"I want to show everyone a good fight, one that they've been waiting
over a year for. I'll give everything I have in the Octagon." - Takanori Gomi
As a fighter gets older, the time for clichés grows shorter, with that energy spent telling the media what they want to hear better spent on training, strategy, and making the run for whatever that particular fighter is running for.
In the case of Takanori Gomi, that run still ends with a UFC lightweight championship belt around his waist.
“Of course I am looking for a championship,” he said through translator Mizuka Koike. “It would be great if I get a shot in the UFC held in Japan.”
It’s what you want to hear out of “The Fireball Kid,” the revered former PRIDE lightweight champion who appeared to turn the corner in his UFC career in 2012 after a rough beginning in the Octagon. But after back-to-back wins over Eiji Mitsuoka and Mac Danzig, the first by knockout and the second earning Fight of the Night honors, Gomi hit a roadblock with a controversial March 2013 loss to Diego Sanchez.

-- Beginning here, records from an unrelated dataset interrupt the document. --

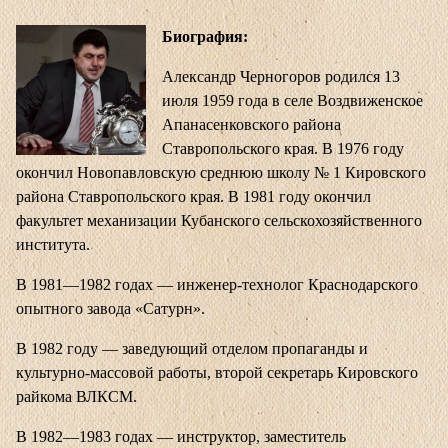
Биография:
Александр Черногоров родился 13
июля 1959 года в селе Воздвиженское
Апанасенковского района
Ставропольского края. В 1976 году
окончил Новопавловскую среднюю школу № 1 Кировского
района Ставропольского края. В 1981 году окончил
факультет механизации Кубанского сельскохозяйственного
института.
В 1981—1982 годах — инженер-технолог Краснодарского
опытного завода «Сатурн».
В 1982 году — заведующий отделом пропаганды и
культурно-массовой работы, второй секретарь Кировского
райкома ВЛКСМ.
В 1982—1983 годах — инструктор, заместитель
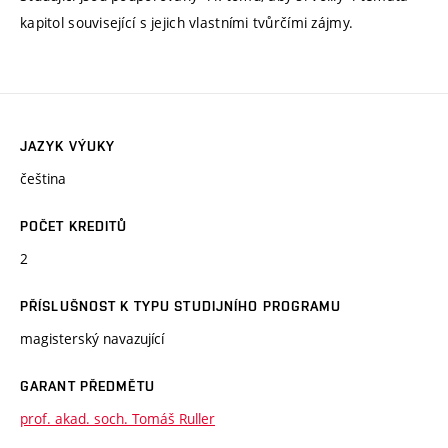
kapitol související s jejich vlastními tvůrčími zájmy.
JAZYK VÝUKY
čeština
POČET KREDITŮ
2
PŘÍSLUŠNOST K TYPU STUDIJNÍHO PROGRAMU
magisterský navazující
GARANT PŘEDMĚTU
prof. akad. soch. Tomáš Ruller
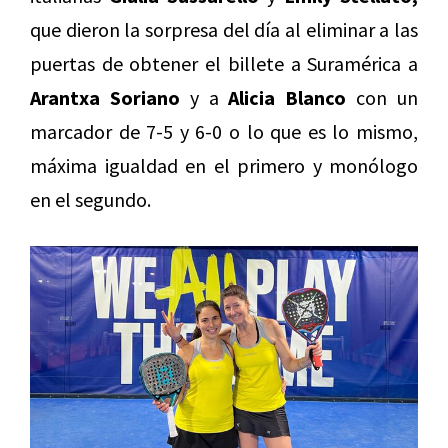
que dieron la sorpresa del día al eliminar a las
puertas de obtener el billete a Suramérica a
Arantxa Soriano
y a
Alicia Blanco
con un
marcador de 7-5 y 6-0 o lo que es lo mismo,
máxima igualdad en el primero y monólogo
en el segundo.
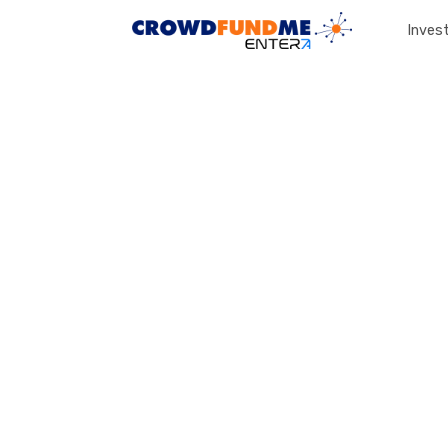
Invest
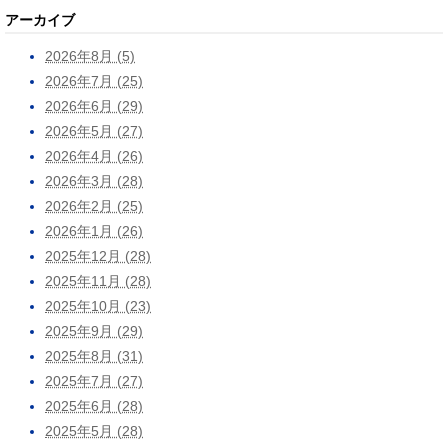
アーカイブ
2026年8月 (5)
2026年7月 (25)
2026年6月 (29)
2026年5月 (27)
2026年4月 (26)
2026年3月 (28)
2026年2月 (25)
2026年1月 (26)
2025年12月 (28)
2025年11月 (28)
2025年10月 (23)
2025年9月 (29)
2025年8月 (31)
2025年7月 (27)
2025年6月 (28)
2025年5月 (28)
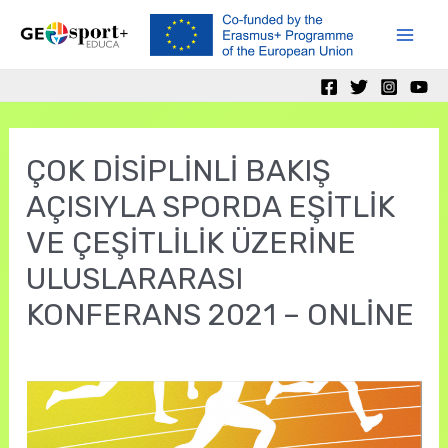
Skip
to
Mai
content
Men
ÇOK DİSİPLİNLİ BAKIŞ
AÇISIYLA SPORDA EŞİTLİK
VE ÇEŞİTLİLİK ÜZERİNE
ULUSLARARASI
KONFERANS 2021 – ONLİNE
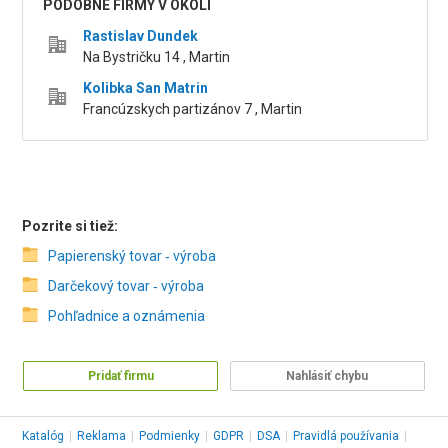
PODOBNÉ FIRMY V OKOLÍ
Rastislav Dundek
Na Bystričku 14 , Martin
Kolibka San Matrin
Francúzskych partizánov 7 , Martin
Pozrite si tiež:
Papierenský tovar ‑ výroba
Darčekový tovar ‑ výroba
Pohľadnice a oznámenia
Pridať firmu
Nahlásiť chybu
Katalóg
|
Reklama
|
Podmienky
|
GDPR
|
DSA
|
Pravidlá používania
|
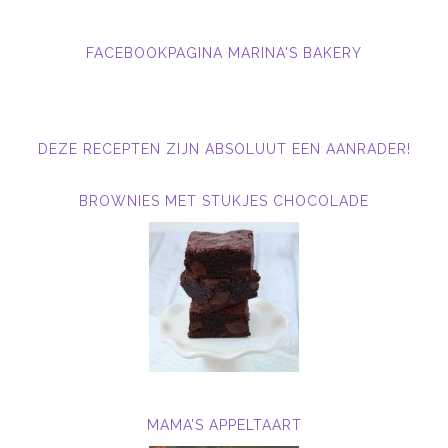
FACEBOOKPAGINA MARINA'S BAKERY
DEZE RECEPTEN ZIJN ABSOLUUT EEN AANRADER!
BROWNIES MET STUKJES CHOCOLADE
MAMA’S APPELTAART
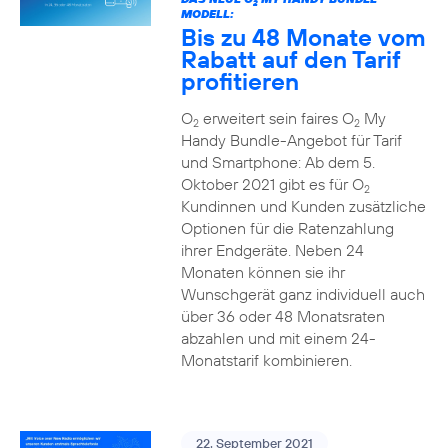
2
MODELL:
Bis zu 48 Monate vom
Rabatt auf den Tarif
profitieren
O
erweitert sein faires O
My
2
2
Handy Bundle-Angebot für Tarif
und Smartphone: Ab dem 5.
Oktober 2021 gibt es für O
2
Kundinnen und Kunden zusätzliche
Optionen für die Ratenzahlung
ihrer Endgeräte. Neben 24
Monaten können sie ihr
Wunschgerät ganz individuell auch
über 36 oder 48 Monatsraten
abzahlen und mit einem 24-
Monatstarif kombinieren.
22. September 2021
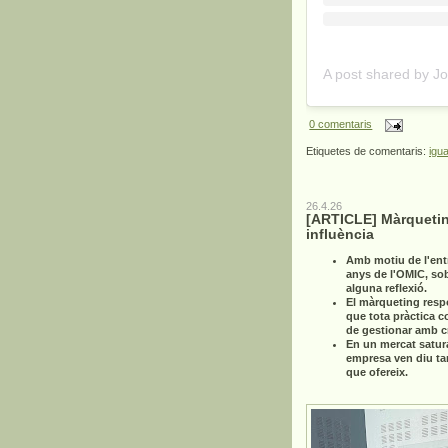
0 comentaris
Etiquetes de comentaris:
igua
26.4.26
[ARTICLE] Màrquetin
influència
Amb motiu de l'ent
anys de l'OMIC, so
alguna reflexió.
El màrqueting resp
que tota pràctica c
de gestionar amb cri
En un mercat satur
empresa ven diu ta
que ofereix.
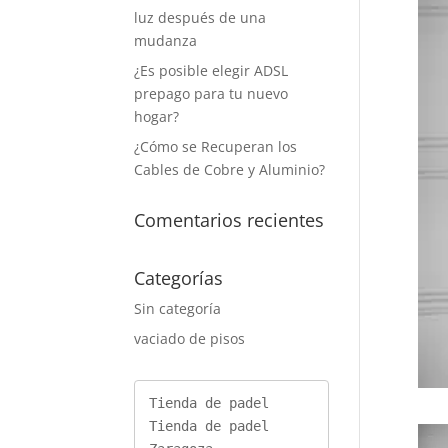
luz después de una
mudanza
¿Es posible elegir ADSL
prepago para tu nuevo
hogar?
¿Cómo se Recuperan los
Cables de Cobre y Aluminio?
Comentarios recientes
Categorías
Sin categoría
vaciado de pisos
Tienda de padel
Tienda de padel 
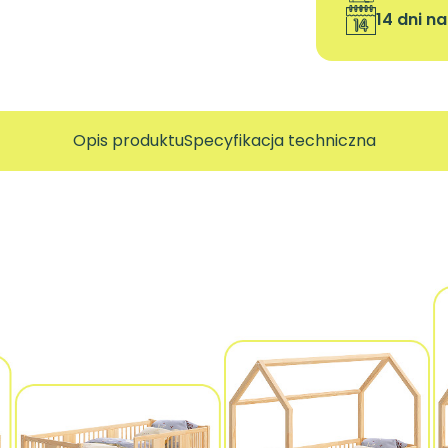
14 dni n
Opis produktu
Specyfikacja techniczna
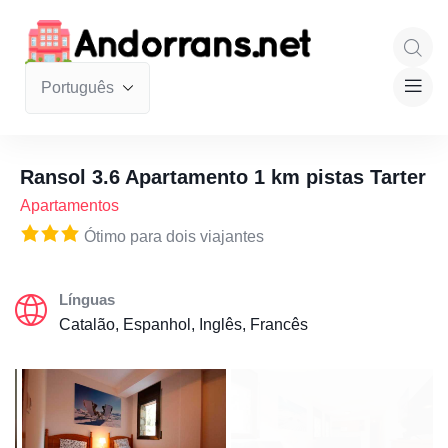
Ransol 3.6 Apartamento 1 km pistas Tarter
Apartamentos
Ótimo para dois viajantes
Línguas
Catalão, Espanhol, Inglês, Francês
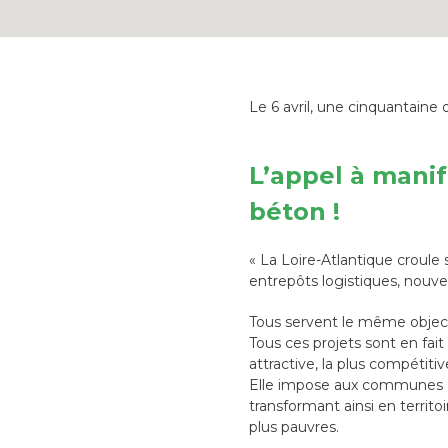
Le 6 avril, une cinquantaine 
L’appel à manif
béton
!
« La Loire-Atlantique croule s
entrepôts logistiques, nouvel
Tous servent le même objecti
Tous ces projets sont en fait
attractive, la plus compétitiv
Elle impose aux communes ale
transformant ainsi en territo
plus pauvres.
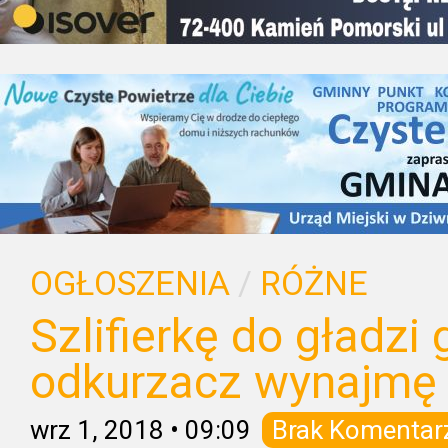
OGŁOSZENIA
/
RÓŻNE
Szlifierkę do gładzi
odkurzacz wynajmę
wrz 1, 2018
•
09:09
Brak Komentar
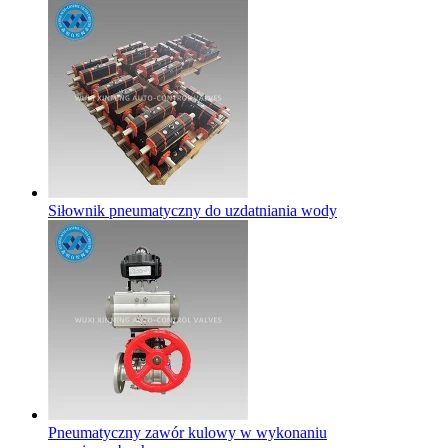
Siłownik pneumatyczny do uzdatniania wody
Pneumatyczny zawór kulowy w wykonaniu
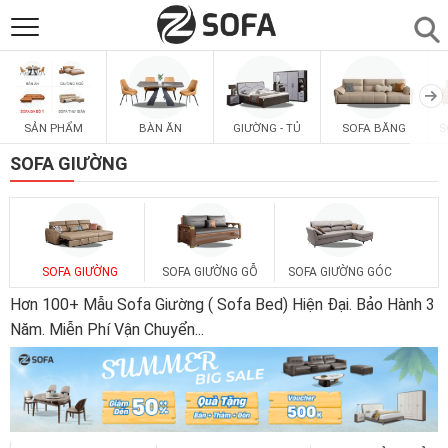
SẢN PHẨM
▼
SẢN PHẨM
BÀN ĂN
GIƯỜNG - TỦ
SOFA BĂNG
S
SOFAS
▼
SOFA GIƯỜNG
PHÒNG ĂN
▼
PHÒNG NGỦ
▼
SOFA GIƯỜNG
SOFA GIƯỜNG GỖ
SOFA GIƯỜNG GÓC
Hơn 100+ Mẫu Sofa Giường ( Sofa Bed) Hiện Đại. Bảo Hành 3
PHÒNG KHÁCH
Năm. Miễn Phí Vận Chuyển
...
▼
LIÊN HỆ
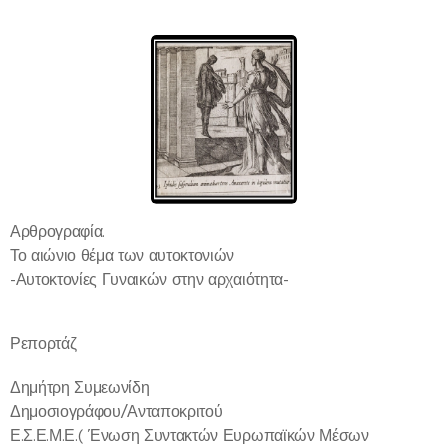
Αρθρογραφία.
Το αιώνιο θέμα των αυτοκτονιών
-Αυτοκτονίες Γυναικών στην αρχαιότητα-
Ρεπορτάζ
Δημήτρη Συμεωνίδη
Δημοσιογράφου/Ανταποκριτού
Ε.Σ.Ε.Μ.Ε.( Ένωση Συντακτών Ευρωπαϊκών Μέσων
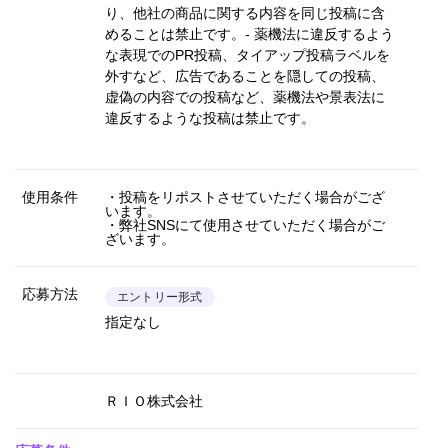
り、他社の商品に関する内容を同じ投稿に含
めることは禁止です。- 薬機法に違反するよう
な表現でのPR投稿、タイアップ投稿ラベルを
外すなど、広告であることを隠しての投稿、
虚偽の内容での投稿など、薬機法や景表法に
違反するような投稿は禁止です。
使用条件
・投稿をリポストさせていただく場合がござ
います。
・弊社SNSにて使用させていただく場合がご
ざいます。
応募方法
エントリー形式
指定なし
ＲＩＯ株式会社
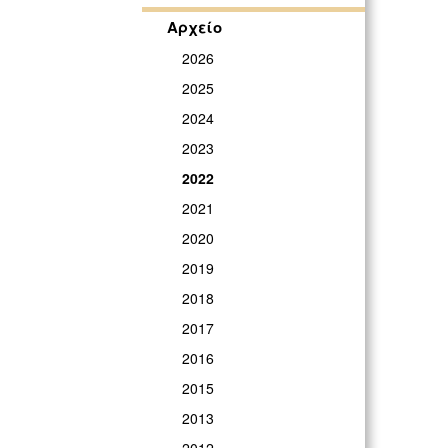
Αρχείο
2026
2025
2024
2023
2022
2021
2020
2019
2018
2017
2016
2015
2013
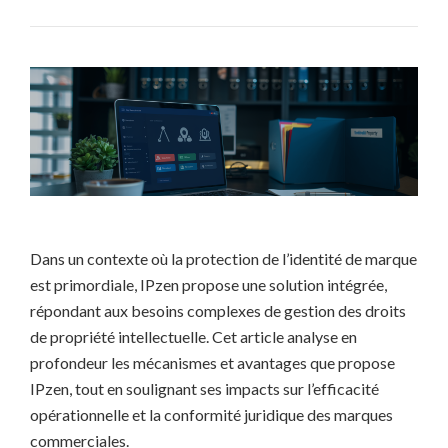
Dans un contexte où la protection de l’identité de marque
est primordiale, IPzen propose une solution intégrée,
répondant aux besoins complexes de gestion des droits
de propriété intellectuelle. Cet article analyse en
profondeur les mécanismes et avantages que propose
IPzen, tout en soulignant ses impacts sur l’efficacité
opérationnelle et la conformité juridique des marques
commerciales.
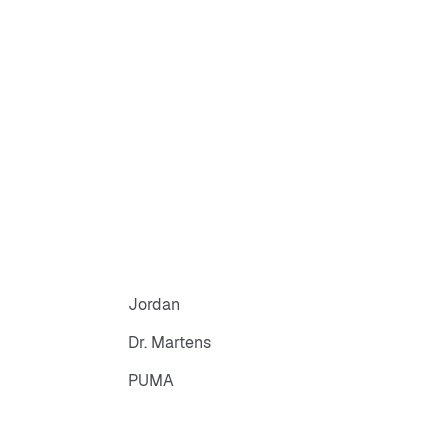
Jordan
Dr. Martens
PUMA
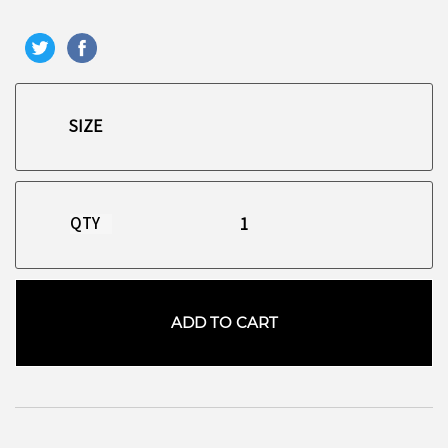
QTY
ADD TO CART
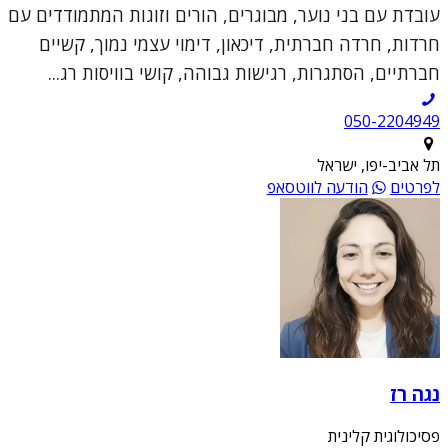
עובדת עם בני נוער, מבוגרים, הורים וזוגות המתמודדים עם
חרדות, חרדה חברתית, דיכאון, דימוי עצמי נמוך, קשיים
חברתיים, הסתגרות, רגישות גבוהה, קושי בוויסות רג...
050-2204949
תל אביב-יפו, ישראל
לפרטים
הודעה לווטסאפ
נגה רז
פסיכולוגית קלינית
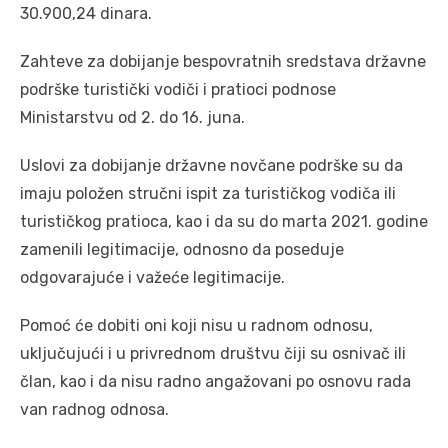
30.900,24 dinara.
Zahteve za dobijanje bespovratnih sredstava državne
podrške turistički vodiči i pratioci podnose
Ministarstvu od 2. do 16. juna.
Uslovi za dobijanje državne novčane podrške su da
imaju položen stručni ispit za turističkog vodiča ili
turističkog pratioca, kao i da su do marta 2021. godine
zamenili legitimacije, odnosno da poseduje
odgovarajuće i važeće legitimacije.
Pomoć će dobiti oni koji nisu u radnom odnosu,
uključujući i u privrednom društvu čiji su osnivač ili
član, kao i da nisu radno angažovani po osnovu rada
van radnog odnosa.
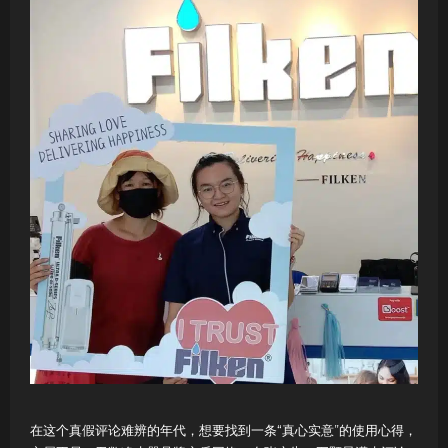
在这个真假评论难辨的年代，想要找到一条“真心实意”的使用心得，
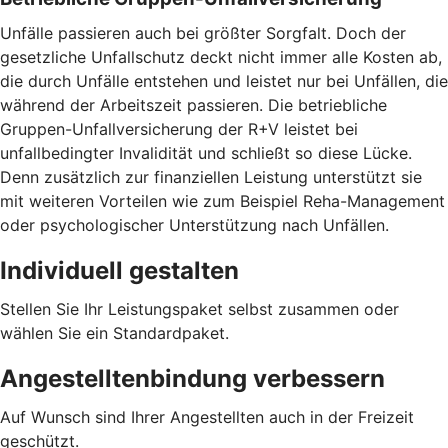
Unfälle passieren auch bei größter Sorgfalt. Doch der
gesetzliche Unfallschutz deckt nicht immer alle Kosten ab,
die durch Unfälle entstehen und leistet nur bei Unfällen, die
während der Arbeitszeit passieren. Die betriebliche
Gruppen-Unfallversicherung der R+V leistet bei
unfallbedingter Invalidität und schließt so diese Lücke.
Denn zusätzlich zur finanziellen Leistung unterstützt sie
mit weiteren Vorteilen wie zum Beispiel Reha-Management
oder psychologischer Unterstützung nach Unfällen.
Individuell gestalten
Stellen Sie Ihr Leistungspaket selbst zusammen oder
wählen Sie ein Standardpaket.
Angestelltenbindung verbessern
Auf Wunsch sind Ihrer Angestellten auch in der Freizeit
geschützt.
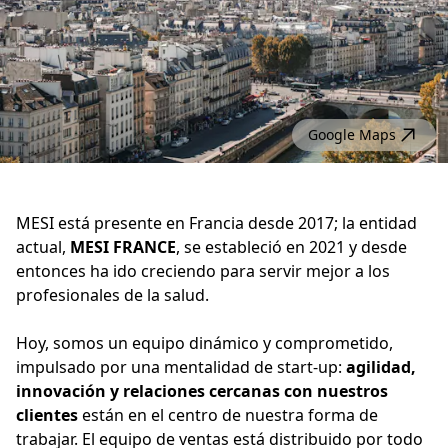
Google Maps
MESI está presente en Francia desde 2017; la entidad
actual,
MESI FRANCE
, se estableció en 2021 y desde
entonces ha ido creciendo para servir mejor a los
profesionales de la salud.
Hoy, somos un equipo dinámico y comprometido,
impulsado por una mentalidad de start-up:
agilidad,
innovación y relaciones cercanas con nuestros
clientes
están en el centro de nuestra forma de
trabajar. El equipo de ventas está distribuido por todo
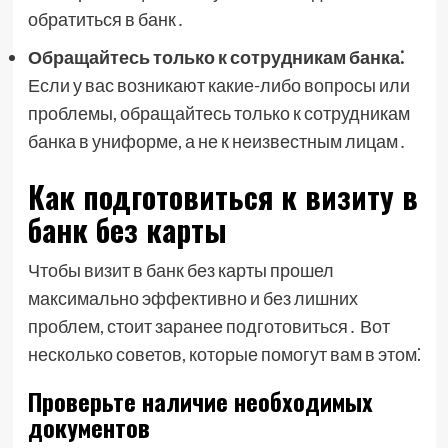
обратиться в банк․
Обращайтесь только к сотрудникам банка⁚
Если у вас возникают какие-либо вопросы или
проблемы, обращайтесь только к сотрудникам
банка в униформе, а не к неизвестным лицам․
Как подготовиться к визиту в
банк без карты
Чтобы визит в банк без карты прошел
максимально эффективно и без лишних
проблем, стоит заранее подготовиться․ Вот
несколько советов, которые помогут вам в этом⁚
Проверьте наличие необходимых
документов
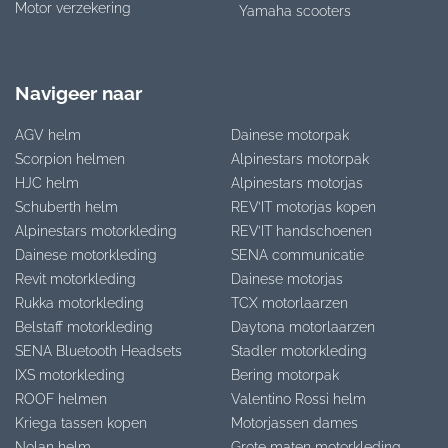
Motor verzekering
Yamaha scooters
Navigeer naar
AGV helm
Dainese motorpak
Scorpion helmen
Alpinestars motorpak
HJC helm
Alpinestars motorjas
Schuberth helm
REV’IT motorjas kopen
Alpinestars motorkleding
REV’IT handschoenen
Dainese motorkleding
SENA communicatie
Revit motorkleding
Dainese motorjas
Rukka motorkleding
TCX motorlaarzen
Belstaff motorkleding
Daytona motorlaarzen
SENA Bluetooth Headsets
Stadler motorkleding
IXS motorkleding
Bering motorpak
ROOF helmen
Valentino Rossi helm
Kriega tassen kopen
Motorjassen dames
Nolan helm
Grote maten motorkleding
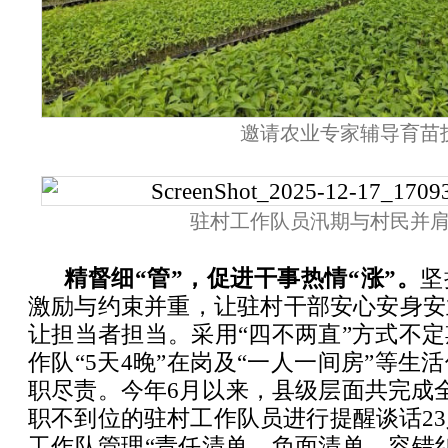
邀请农业专家辅导育苗
驻村工作队员汛期与村民并
精督细“管”，促进干事热情“涨”。
坚
激励与约束并重，让驻村干部安心安身安
让担当者担当。采用“四不两直”方式不
作队“5天4晚”在岗及“一人一间房”等生
职尽责。今年6月以来，县级层面共完成
职不到位的驻村工作队员进行提醒谈话2
工作队管理“责任清单、负面清单、容错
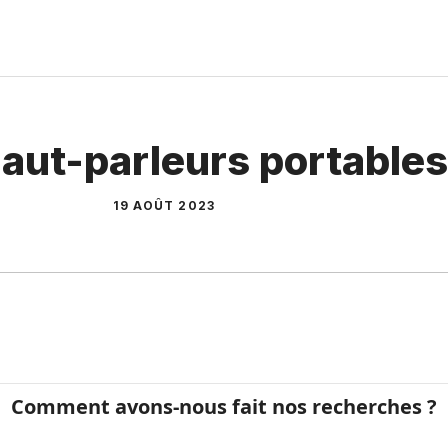
haut-parleurs portable
19 AOÛT 2023
Comment avons-nous fait nos recherches ?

“It was difficult because Diego didn't make weight and I lost the fight,” said Gomi of the bout. “It was especially difficult because I lost the fight in my hometown, but a decision is a decision. That's what I had to deal with.”
That wasn’t all though, as a right hand fracture suffered in the bout put Gomi on the shelf for over a year. The 35-year-old finally returns this Saturday for a UFC 172 bout against Isaac Vallie-Flagg, but when asked if there were any positives for him to take away from the time off, he doesn’t mince words.
That’s it. No poetic musings about finding himself, getting recharged, and having more determination than ever to get back on track. Just the most honest answer you can get.
“I missed the fight,” he explains. “I trained hard just thinking about the comeback.”
It doesn’t feel like a comeback in the traditional sense. For that, you think of a fighter coming off a definitive loss or a retirement, trying to grab that slice of glory one last time. That’s not Gomi. And while he hasn’t consistently dazzled like he did in PRIDE, two wins in the UFC, plus a close loss in a fight most believed he won, don’t exactly show him as being on the downside of a storied career.
At 35 though, every fight and win is important, and he knows this.
“I consider this fight as my new beginning or a second chapter,” said Gomi, who will be pushed by the aggressive and durable Vallie-Flagg, who is 11-1-1 in his last 13 bouts.
“He looks tough with a strong heart,” said Gomi of his opponent. “I will fight even tougher against him.”
And not just for himself, but for his still loyal fan base, one that will likely tear the roof off the Baltimore Arena when he makes his walk to the Octagon.
“It is very encouraging,” he said of the support he gets after all this time. “I want to fight for the friends and fans that supported me over the years.”
It’s only when he talks of the fans and the fight that Gomi reveals all. Everything else is just window dressing and a part of the job. When it comes down to it, fighting and the people who pay to watch him do it are all that matters, and on Saturday, he finally gets to speak to his fans once again in the way he knows best.
“I want to show everyone a good fight, one that they've been waiting over a year for,” he said. “I'll give everything I have in the Octagon.”